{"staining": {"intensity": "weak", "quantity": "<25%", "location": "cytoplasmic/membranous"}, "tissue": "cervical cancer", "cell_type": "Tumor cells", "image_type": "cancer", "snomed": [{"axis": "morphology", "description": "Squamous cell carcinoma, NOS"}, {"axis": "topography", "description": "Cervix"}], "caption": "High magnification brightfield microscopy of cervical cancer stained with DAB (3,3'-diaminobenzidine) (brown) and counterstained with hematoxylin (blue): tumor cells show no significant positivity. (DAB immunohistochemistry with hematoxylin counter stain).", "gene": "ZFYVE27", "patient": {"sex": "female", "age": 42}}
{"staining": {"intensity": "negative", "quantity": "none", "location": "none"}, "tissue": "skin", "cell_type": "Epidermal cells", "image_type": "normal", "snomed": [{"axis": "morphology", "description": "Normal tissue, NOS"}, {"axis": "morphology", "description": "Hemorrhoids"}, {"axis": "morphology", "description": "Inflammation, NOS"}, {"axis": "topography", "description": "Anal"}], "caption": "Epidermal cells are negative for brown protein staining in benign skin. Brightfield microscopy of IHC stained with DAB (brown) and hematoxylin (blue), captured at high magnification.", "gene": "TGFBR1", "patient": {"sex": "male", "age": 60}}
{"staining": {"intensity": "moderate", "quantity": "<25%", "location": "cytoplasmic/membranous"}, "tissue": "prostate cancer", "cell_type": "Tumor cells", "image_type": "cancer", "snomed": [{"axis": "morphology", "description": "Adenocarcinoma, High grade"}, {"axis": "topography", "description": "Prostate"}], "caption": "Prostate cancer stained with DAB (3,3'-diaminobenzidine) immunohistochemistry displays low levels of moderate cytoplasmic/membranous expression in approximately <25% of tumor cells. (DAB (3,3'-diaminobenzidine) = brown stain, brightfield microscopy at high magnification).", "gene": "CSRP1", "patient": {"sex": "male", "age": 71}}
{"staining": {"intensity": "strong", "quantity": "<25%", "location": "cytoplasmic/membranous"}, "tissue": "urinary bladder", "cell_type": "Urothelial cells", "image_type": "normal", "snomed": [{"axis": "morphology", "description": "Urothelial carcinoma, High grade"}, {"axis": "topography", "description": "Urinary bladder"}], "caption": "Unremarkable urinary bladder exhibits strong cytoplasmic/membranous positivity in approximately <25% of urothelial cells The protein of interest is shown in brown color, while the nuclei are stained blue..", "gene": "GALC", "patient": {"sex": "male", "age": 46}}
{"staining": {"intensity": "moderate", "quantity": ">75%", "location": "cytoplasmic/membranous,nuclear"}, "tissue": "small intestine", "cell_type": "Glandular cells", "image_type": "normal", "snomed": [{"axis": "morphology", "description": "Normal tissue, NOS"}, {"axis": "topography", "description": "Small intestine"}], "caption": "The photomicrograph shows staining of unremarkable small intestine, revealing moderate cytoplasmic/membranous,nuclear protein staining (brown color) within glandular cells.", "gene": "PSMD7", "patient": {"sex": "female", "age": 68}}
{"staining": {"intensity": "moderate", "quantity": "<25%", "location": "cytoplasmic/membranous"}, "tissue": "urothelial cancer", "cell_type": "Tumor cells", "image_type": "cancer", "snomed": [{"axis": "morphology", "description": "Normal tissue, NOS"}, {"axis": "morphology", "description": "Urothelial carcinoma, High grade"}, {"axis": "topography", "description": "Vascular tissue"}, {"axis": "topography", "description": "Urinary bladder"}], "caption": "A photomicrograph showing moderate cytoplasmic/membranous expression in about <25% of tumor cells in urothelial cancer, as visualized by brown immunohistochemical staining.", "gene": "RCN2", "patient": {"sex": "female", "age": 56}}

━━━━━━━━

What to produce
Set down each line of the material verbatim, from the first line through the line that contains "cells are negative".

Answer to the problem
{"staining": {"intensity": "weak", "quantity": "<25%", "location": "cytoplasmic/membranous"}, "tissue": "cervical cancer", "cell_type": "Tumor cells", "image_type": "cancer", "snomed": [{"axis": "morphology", "description": "Squamous cell carcinoma, NOS"}, {"axis": "topography", "description": "Cervix"}], "caption": "High magnification brightfield microscopy of cervical cancer stained with DAB (3,3'-diaminobenzidine) (brown) and counterstained with hematoxylin (blue): tumor cells show no significant positivity. (DAB immunohistochemistry with hematoxylin counter stain).", "gene": "ZFYVE27", "patient": {"sex": "female", "age": 42}}
{"staining": {"intensity": "negative", "quantity": "none", "location": "none"}, "tissue": "skin", "cell_type": "Epidermal cells", "image_type": "normal", "snomed": [{"axis": "morphology", "description": "Normal tissue, NOS"}, {"axis": "morphology", "description": "Hemorrhoids"}, {"axis": "morphology", "description": "Inflammation, NOS"}, {"axis": "topography", "description": "Anal"}], "caption": "Epidermal cells are negative for brown protein staining in benign skin. Brightfield microscopy of IHC stained with DAB (brown) and hematoxylin (blue), captured at high magnification.", "gene": "TGFBR1", "patient": {"sex": "male", "age": 60}}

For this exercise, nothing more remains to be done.